(Provided passage):
+ + + +
A while ago, I read something about NT's built-in packet-filter capabilities. I have an NT-based SMTP gateway on which I'd like to reject all incoming traffic except for SMTP messages. How can I use the NT packet-filter features to set this up?
NT ships with a built-in static packet filter, TCP/IP security, that lets an administrator allow or deny certain types of TCP/IP traffic. A packet filter offers firewall services on layer three (network) and layer four (transport) of the Open System Interconnection (OSI) model. (For more information about OSI, see Tao Zhou's Windows 2000 Magazine article, "ISO/OSI, IEEE 802.2, and TCP/IP," May 1997.) A packet filter also selectively controls the flow of data to and from a network by allowing or blocking incoming and outgoing packets. In NT, TCP/IP security applies only to incoming packets. Most firewall products also include a packet-filtering feature.
+ + + +
Items listed in a dataset

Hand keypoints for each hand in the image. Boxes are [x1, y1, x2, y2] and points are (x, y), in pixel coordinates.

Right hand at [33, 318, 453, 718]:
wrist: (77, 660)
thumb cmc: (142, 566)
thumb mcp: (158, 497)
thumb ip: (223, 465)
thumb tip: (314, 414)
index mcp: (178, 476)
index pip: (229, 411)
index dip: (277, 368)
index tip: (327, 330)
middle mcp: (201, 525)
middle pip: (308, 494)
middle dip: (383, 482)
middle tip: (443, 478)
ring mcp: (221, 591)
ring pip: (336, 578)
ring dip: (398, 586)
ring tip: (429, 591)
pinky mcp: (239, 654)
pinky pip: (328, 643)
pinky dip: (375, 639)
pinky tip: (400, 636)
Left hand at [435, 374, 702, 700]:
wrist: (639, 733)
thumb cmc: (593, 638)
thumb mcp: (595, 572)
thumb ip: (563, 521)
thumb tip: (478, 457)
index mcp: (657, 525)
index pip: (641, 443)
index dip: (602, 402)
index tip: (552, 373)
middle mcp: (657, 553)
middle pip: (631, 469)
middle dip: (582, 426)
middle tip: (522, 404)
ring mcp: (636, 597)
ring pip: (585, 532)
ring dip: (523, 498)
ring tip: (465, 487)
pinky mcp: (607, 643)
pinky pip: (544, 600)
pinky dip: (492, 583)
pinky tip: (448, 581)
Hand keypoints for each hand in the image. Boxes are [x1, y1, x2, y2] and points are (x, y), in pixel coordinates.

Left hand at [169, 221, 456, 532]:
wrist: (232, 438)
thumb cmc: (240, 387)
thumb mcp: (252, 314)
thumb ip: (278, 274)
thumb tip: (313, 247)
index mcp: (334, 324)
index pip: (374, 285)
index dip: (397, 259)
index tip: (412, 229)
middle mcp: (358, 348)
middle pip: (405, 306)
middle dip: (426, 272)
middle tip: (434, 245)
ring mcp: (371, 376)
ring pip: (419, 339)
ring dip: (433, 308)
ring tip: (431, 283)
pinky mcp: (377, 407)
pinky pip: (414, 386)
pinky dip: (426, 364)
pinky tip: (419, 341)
+ + + +
(Task prompt):
Reproduce word for word the part of the NT packet-filter text starting with "NT ships with" and going on through "a packet-filtering feature.". Work from the NT packet-filter text alone.

(Finished task):
NT ships with a built-in static packet filter, TCP/IP security, that lets an administrator allow or deny certain types of TCP/IP traffic. A packet filter offers firewall services on layer three (network) and layer four (transport) of the Open System Interconnection (OSI) model. (For more information about OSI, see Tao Zhou's Windows 2000 Magazine article, "ISO/OSI, IEEE 802.2, and TCP/IP," May 1997.) A packet filter also selectively controls the flow of data to and from a network by allowing or blocking incoming and outgoing packets. In NT, TCP/IP security applies only to incoming packets. Most firewall products also include a packet-filtering feature.